Maviasar

   "Ma via! Sarà matto, alcolizzato, quello che vuoi, ma ce lo vedi a andare in giro di notte, e poi per ammazzare la gente? Ma hai visto com'era ridotto ieri sera?"
   Stefano non sembrava granché convinto, ma tuttavia, per una certa ansia di non rievocare le proprie paure, non la contraddisse. "Vediamo di andarcene in fretta, piuttosto" suggerì sottovoce "e per la notte che viene sarà meglio cercare qualcosa in affitto".
   Lisa sembrò meravigliata. "Ti sei già arreso?" disse. "Guarda che non abbiamo fatto del male a nessuno! Chi è che dovrebbe avercela con noi?"
   "Non so, forse ho dei dubbi sulla nostra innocenza... Ma no, non è questo, sono tutti i fatti inesplicabili che ci sono successi attorno... Dev'esserci un motivo, una ragione".

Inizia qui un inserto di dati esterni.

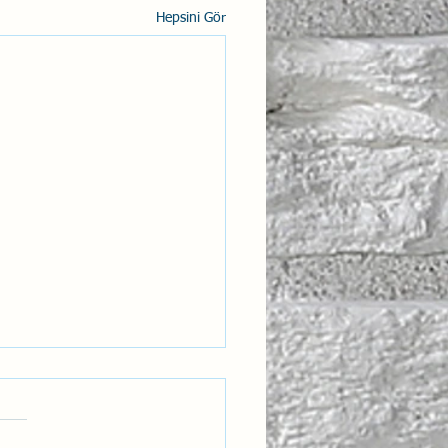
Hepsini Gör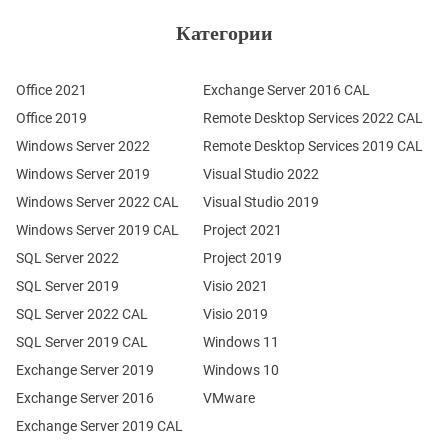
Категории
Office 2021
Exchange Server 2016 CAL
Office 2019
Remote Desktop Services 2022 CAL
Windows Server 2022
Remote Desktop Services 2019 CAL
Windows Server 2019
Visual Studio 2022
Windows Server 2022 CAL
Visual Studio 2019
Windows Server 2019 CAL
Project 2021
SQL Server 2022
Project 2019
SQL Server 2019
Visio 2021
SQL Server 2022 CAL
Visio 2019
SQL Server 2019 CAL
Windows 11
Exchange Server 2019
Windows 10
Exchange Server 2016
VMware
Exchange Server 2019 CAL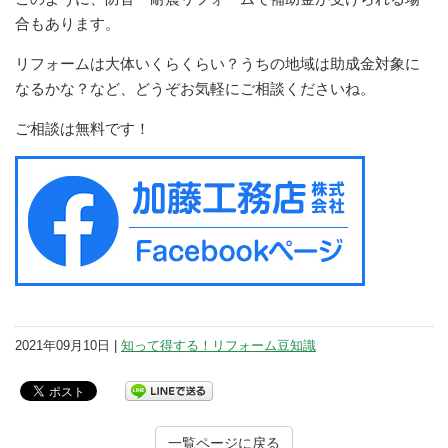
合もあります。
リフォームは大体いくらくらい？うちの地域は助成金対象に
なるかな？など、どうぞお気軽にご相談くださいね。
ご相談は無料です！
2021年09月10日 |
知って得する！リフォーム豆知識
一覧ページに戻る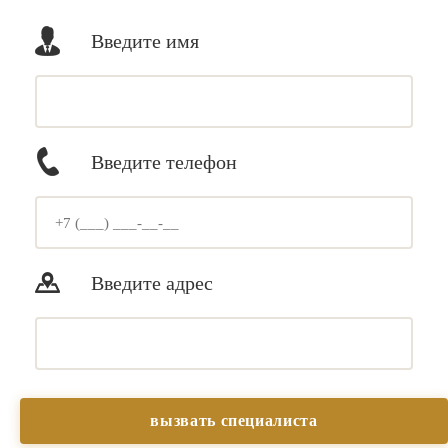
Введите имя
Введите телефон
Введите адрес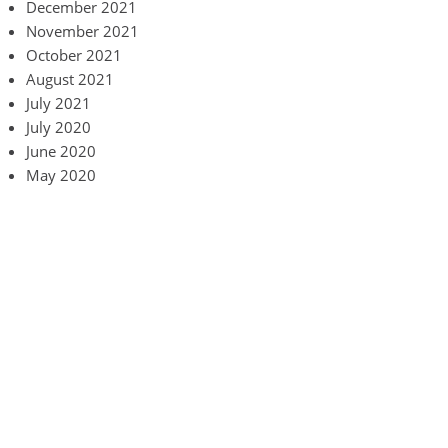
December 2021
November 2021
October 2021
August 2021
July 2021
July 2020
June 2020
May 2020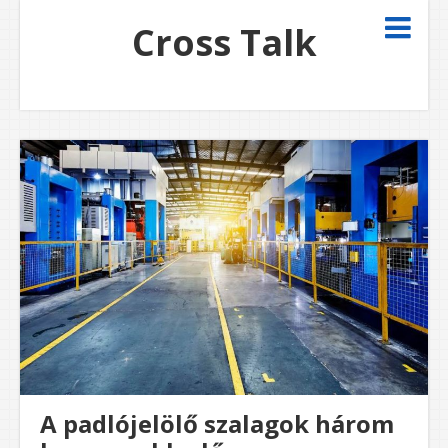
Cross Talk
A padlójelölő szalagok három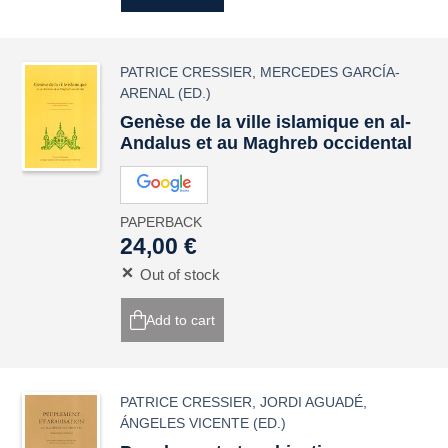
PATRICE CRESSIER
,
MERCEDES GARCÍA-
ARENAL
(ED.)
Genèse de la ville islamique en al-
Andalus et au Maghreb occidental
PAPERBACK
24,00 €
Out of stock
Add to cart
PATRICE CRESSIER
,
JORDI AGUADÉ
,
ÁNGELES VICENTE
(ED.)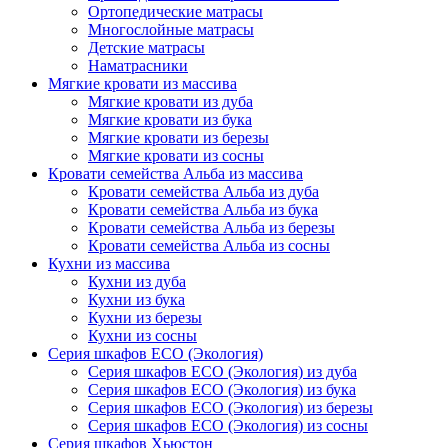
Ортопедические матрасы
Многослойные матрасы
Детские матрасы
Наматрасники
Мягкие кровати из массива
Мягкие кровати из дуба
Мягкие кровати из бука
Мягкие кровати из березы
Мягкие кровати из сосны
Кровати семейства Альба из массива
Кровати семейства Альба из дуба
Кровати семейства Альба из бука
Кровати семейства Альба из березы
Кровати семейства Альба из сосны
Кухни из массива
Кухни из дуба
Кухни из бука
Кухни из березы
Кухни из сосны
Серия шкафов ECO (Экология)
Серия шкафов ECO (Экология) из дуба
Серия шкафов ECO (Экология) из бука
Серия шкафов ECO (Экология) из березы
Серия шкафов ECO (Экология) из сосны
Серия шкафов Хьюстон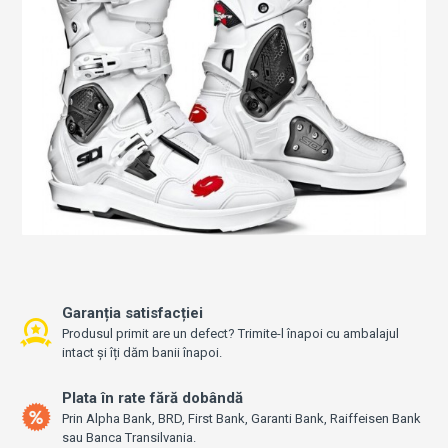
Garanția satisfacției
Produsul primit are un defect? Trimite-l înapoi cu ambalajul
intact și îți dăm banii înapoi.
Plata în rate fără dobândă
Prin Alpha Bank, BRD, First Bank, Garanti Bank, Raiffeisen Bank
sau Banca Transilvania.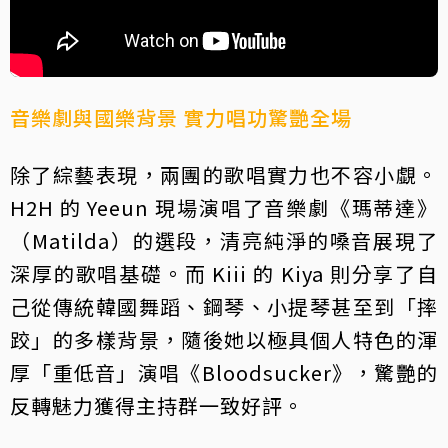
音樂劇與國樂背景 實力唱功驚艷全場
除了綜藝表現，兩團的歌唱實力也不容小覷。
H2H 的 Yeeun 現場演唱了音樂劇《瑪蒂達》
（Matilda）的選段，清亮純淨的嗓音展現了
深厚的歌唱基礎。而 Kiii 的 Kiya 則分享了自
己從傳統韓國舞蹈、鋼琴、小提琴甚至到「摔
跤」的多樣背景，隨後她以極具個人特色的渾
厚「重低音」演唱《Bloodsucker》，驚艷的
反轉魅力獲得主持群一致好評。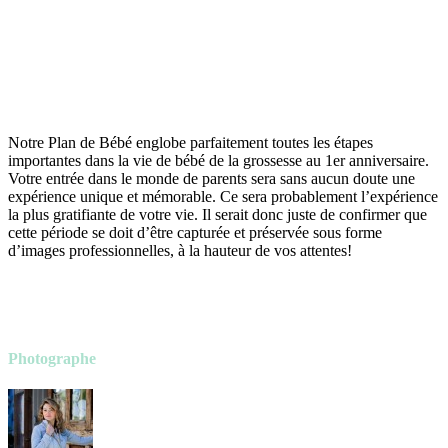
Notre Plan de Bébé englobe parfaitement toutes les étapes
importantes dans la vie de bébé de la grossesse au 1er anniversaire.
Votre entrée dans le monde de parents sera sans aucun doute une
expérience unique et mémorable. Ce sera probablement l’expérience
la plus gratifiante de votre vie. Il serait donc juste de confirmer que
cette période se doit d’être capturée et préservée sous forme
d’images professionnelles, à la hauteur de vos attentes!
Photographe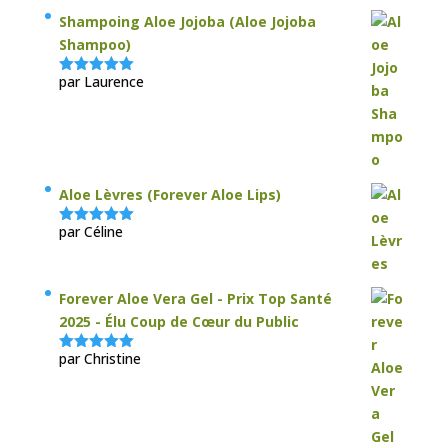
Shampoing Aloe Jojoba (Aloe Jojoba
Shampoo)
par Laurence
Note
5
sur
5
Aloe Lèvres (Forever Aloe Lips)
par Céline
Note
5
sur
5
Forever Aloe Vera Gel - Prix Top Santé
2025 - Élu Coup de Cœur du Public
par Christine
Note
5
sur
5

   Leonardo li aspettava in cucina con un sorriso imbarazzato sul volto. "Ho dato spettacolo, ieri" disse scusandosi.
   "Vedi piuttosto di andare alla polizia" replicò Stefano senza mezzi termini. "Stando zitto sei complice anche tu".
   Lisa gli lanciò un'occhiata, come a dirgli di non infierire.
   "Lo so" mormorò Leonardo sedendosi e versandosi il caffè "lo so: datemi tempo".
   "Qualunque cosa farai sarà fatta bene" provò a consolarlo Lisa "ma non puoi continuare così".
   "Qualunque cosa farò sarà un errore. Nella mia situazione non c'è scampo. Ho imparato che solo un male più grande può sconfiggere il Male. E ciò che noi chiamiamo Bene non è che un difetto nell'insondabile malvagità dell'uomo. Non c'è scampo".
   "Abbiamo creduto che fossi tu l'assassino" disse Lisa sorseggiando il caffè.